O Ministério Público da Paraíba (MPPB) recomendou que prefeitos e presidentes de Câmaras Municipais das cidades de Água Branca, Juru e Imaculada, no Sertão paraibano, não executem nem indiquem emendas parlamentares sem a devida transparência.

As recomendações foram assinadas pelo promotor de Justiça Caio Rodolfo Ramos Imamura e têm como fundamento principal uma decisão do Supremo Tribunal Federal (STF) que estabelece regras para a execução de emendas parlamentares por estados e municípios.

Segundo o entendimento do STF, as administrações públicas estaduais e municipais só poderão executar emendas parlamentares a partir de 2026 após comprovar, junto aos respectivos Tribunais de Contas, que estão cumprindo as exigências constitucionais de transparência e rastreabilidade previstas no artigo 163-A da Constituição Federal.

Transparência e controle social

Nos documentos encaminhados aos gestores, o promotor destaca que a falta de clareza sobre a destinação e execução das emendas parlamentares compromete o controle social sobre os recursos públicos.

De acordo com o representante do Ministério Público, a ausência de transparência e de mecanismos que permitam rastrear a aplicação dos recursos pode favorecer irregularidades.

“A ausência de transparência e rastreabilidade na execução de emendas parlamentares dificulta o controle social, favorece desvios e outras práticas inconstitucionais”, afirma trecho da recomendação.

Orientação aos prefeitos

A recomendação direcionada aos prefeitos das três cidades orienta que eles se abstenham de iniciar ou dar continuidade, no exercício de 2026, à execução orçamentária e financeira de emendas parlamentares aprovadas por deputados estaduais ou vereadores, enquanto não houver comprovação de que o município cumpre as exigências constitucionais.

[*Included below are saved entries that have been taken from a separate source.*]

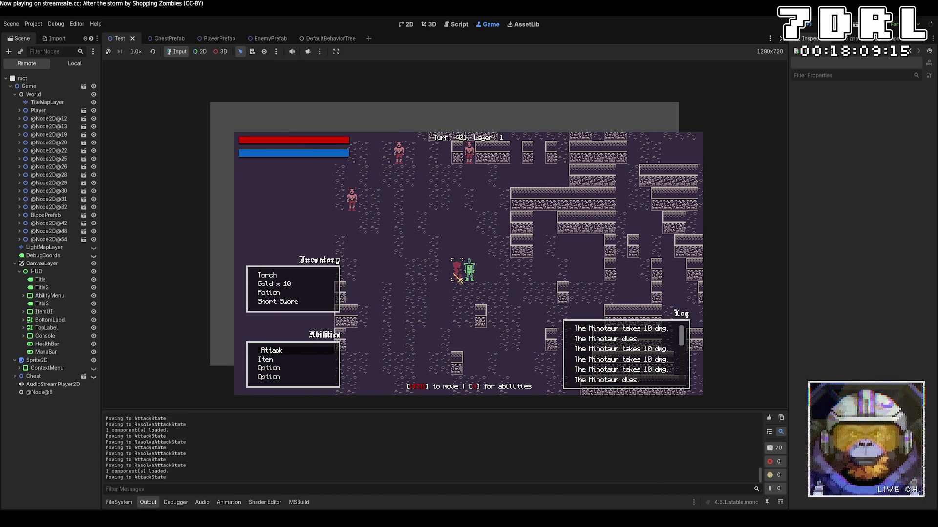
pyautogui.press('w')
pyautogui.press('w')
pyautogui.press('a')
pyautogui.press('w')
pyautogui.press('w')
pyautogui.press('w')
pyautogui.press('w')
pyautogui.press('w')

Essa comprovação deverá ser apresentada tanto ao Tribunal de Contas do Estado da Paraíba (TCE-PB) quanto ao próprio Ministério Público.

Recomendações às Câmaras

Já aos presidentes das Câmaras Municipais de Água Branca, Juru e Imaculada, o MPPB recomendou que não indiquem emendas parlamentares sem a observância das regras de transparência e rastreabilidade estabelecidas pela decisão do STF.

Prazo para resposta

As prefeituras e os legislativos municipais notificados terão prazo de 15 dias para informar ao Ministério Público as providências adotadas.

Entre as medidas esperadas está a apresentação de um plano de ação detalhado, com as estratégias que serão implementadas para garantir transparência, controle e rastreabilidade na execução de emendas parlamentares nos municípios.